Singularity theoretic study of surface singularities

2023 Fiscal Year Final Research Report

• Project/Area Number: 18K03301
• Research Category: Grant-in-Aid for Scientific Research (C)
• Allocation Type: Multi-year Fund
• Section: 一般
• Review Section: Basic Section 11020:Geometry-related
• Research Institution: Kobe University
• Principal Investigator: Saji Kentaro 神戸大学, 理学研究科, 教授 (70451432)
• Project Period (FY): 2018-04-01 – 2024-03-31
• Keywords: 特異点 / 波面 / フロンタル / 特異点の判定法 / 特異点の曲率

Outline of Final Research Achievements

A useful criteria for sharksfin and deltoid singularities which is the rank zero singularities that appear most frequently from the plane into the plane is given. Furthermore, the geometric meaning of this condition is given. A developable surface along the singular curve of a swallowtail is constructed, and the properties of this surface, in particular singularity, conditions for cylinders and cones are given. A new fundamental invariant, the axial curvature, is given for non-frontal singularities.

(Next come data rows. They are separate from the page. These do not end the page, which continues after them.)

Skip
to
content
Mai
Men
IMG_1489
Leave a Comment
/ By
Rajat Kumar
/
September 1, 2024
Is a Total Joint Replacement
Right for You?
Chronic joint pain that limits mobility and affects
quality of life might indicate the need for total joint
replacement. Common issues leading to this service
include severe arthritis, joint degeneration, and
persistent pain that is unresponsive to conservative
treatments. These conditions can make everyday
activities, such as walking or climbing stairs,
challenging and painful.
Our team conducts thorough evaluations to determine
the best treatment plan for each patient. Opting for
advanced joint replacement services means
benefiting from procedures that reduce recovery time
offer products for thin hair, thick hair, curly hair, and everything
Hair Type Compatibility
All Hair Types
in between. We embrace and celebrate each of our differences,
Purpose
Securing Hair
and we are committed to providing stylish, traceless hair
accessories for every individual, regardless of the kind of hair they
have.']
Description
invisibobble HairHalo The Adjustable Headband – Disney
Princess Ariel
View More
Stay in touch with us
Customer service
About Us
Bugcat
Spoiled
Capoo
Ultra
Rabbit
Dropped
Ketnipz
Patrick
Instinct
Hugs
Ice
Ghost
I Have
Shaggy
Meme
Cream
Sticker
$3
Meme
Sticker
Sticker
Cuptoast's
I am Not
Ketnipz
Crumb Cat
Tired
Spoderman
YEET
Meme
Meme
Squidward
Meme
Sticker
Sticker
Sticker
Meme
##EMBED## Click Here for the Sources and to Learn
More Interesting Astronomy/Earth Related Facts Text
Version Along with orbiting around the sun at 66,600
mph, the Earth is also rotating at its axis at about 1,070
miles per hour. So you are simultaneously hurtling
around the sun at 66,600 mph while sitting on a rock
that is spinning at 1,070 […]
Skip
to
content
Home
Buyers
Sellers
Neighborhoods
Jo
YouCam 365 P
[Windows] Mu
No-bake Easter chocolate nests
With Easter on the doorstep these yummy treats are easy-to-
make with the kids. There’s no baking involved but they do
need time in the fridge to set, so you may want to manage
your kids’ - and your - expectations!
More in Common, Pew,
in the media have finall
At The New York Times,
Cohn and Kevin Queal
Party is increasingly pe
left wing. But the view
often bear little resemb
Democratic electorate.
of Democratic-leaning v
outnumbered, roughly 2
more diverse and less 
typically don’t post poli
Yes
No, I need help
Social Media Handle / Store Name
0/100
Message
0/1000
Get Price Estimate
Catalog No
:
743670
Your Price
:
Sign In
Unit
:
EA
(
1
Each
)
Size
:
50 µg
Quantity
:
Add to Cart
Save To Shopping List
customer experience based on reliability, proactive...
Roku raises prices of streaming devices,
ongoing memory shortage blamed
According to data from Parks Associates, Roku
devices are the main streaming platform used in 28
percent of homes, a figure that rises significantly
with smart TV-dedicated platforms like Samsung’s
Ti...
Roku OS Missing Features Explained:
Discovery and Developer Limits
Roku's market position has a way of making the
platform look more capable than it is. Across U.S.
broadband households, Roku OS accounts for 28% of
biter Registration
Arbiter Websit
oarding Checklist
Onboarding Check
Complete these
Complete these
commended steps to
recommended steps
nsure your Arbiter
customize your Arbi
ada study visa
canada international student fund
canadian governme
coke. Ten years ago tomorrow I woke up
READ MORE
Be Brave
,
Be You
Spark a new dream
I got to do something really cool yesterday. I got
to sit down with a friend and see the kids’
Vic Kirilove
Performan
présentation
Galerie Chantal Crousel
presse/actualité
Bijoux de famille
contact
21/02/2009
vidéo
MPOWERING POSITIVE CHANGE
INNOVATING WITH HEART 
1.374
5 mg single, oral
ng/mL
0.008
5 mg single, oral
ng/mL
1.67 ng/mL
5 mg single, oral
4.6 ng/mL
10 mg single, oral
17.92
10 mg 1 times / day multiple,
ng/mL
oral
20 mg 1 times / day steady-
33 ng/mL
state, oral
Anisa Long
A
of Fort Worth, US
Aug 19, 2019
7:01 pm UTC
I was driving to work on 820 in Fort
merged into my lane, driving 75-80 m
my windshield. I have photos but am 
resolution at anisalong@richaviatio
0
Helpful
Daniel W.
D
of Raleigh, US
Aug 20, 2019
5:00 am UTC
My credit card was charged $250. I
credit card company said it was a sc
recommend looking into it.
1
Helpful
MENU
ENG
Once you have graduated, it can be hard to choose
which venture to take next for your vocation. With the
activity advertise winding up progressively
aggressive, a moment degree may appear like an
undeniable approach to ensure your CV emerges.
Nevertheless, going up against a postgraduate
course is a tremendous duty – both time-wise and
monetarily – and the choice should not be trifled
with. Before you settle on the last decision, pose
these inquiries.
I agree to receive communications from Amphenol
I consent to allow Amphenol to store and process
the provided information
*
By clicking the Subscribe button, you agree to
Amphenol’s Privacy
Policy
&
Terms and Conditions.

A method to construct for a surface of revolution with given mean curvature with diverging points is given. A cylindrical direction for singular surfaces, cuspidal edges and Whitney umbrella, which measures the contact of a surface with a cylinder, is given and its properties are investigated. For caustics, which are surfaces without parametrization is given by using the blow-up method, and the configuration of curves of vanishing Gaussian curvature is clarified.

Free Research Field

幾何学

Academic Significance and Societal Importance of the Research Achievements

平面間の写像の余階数2の特異点で一番よく現れる特異点に対して使いやすい判定法を得た。さらにこの条件の幾何学的意味も与えた。この基本的な特異点に対して使いやすい判定法が与えられたことは今後これらの特異点に対応する特異性が調べやすくなったという意味であり、非常に大きな学術的意味を持っている。ツバメの尾の特異点曲線に沿う可展面を構成、フロンタルでない特異点に対して軸曲率なる新しい基本的な不変量を与えたこと、特異点を持つ曲面の円柱との接触による円柱方向の定義、与えられた発散することを許す平均曲率を持つものの構成は今後これらの特異点の研究が進むことを意味し、意義深い。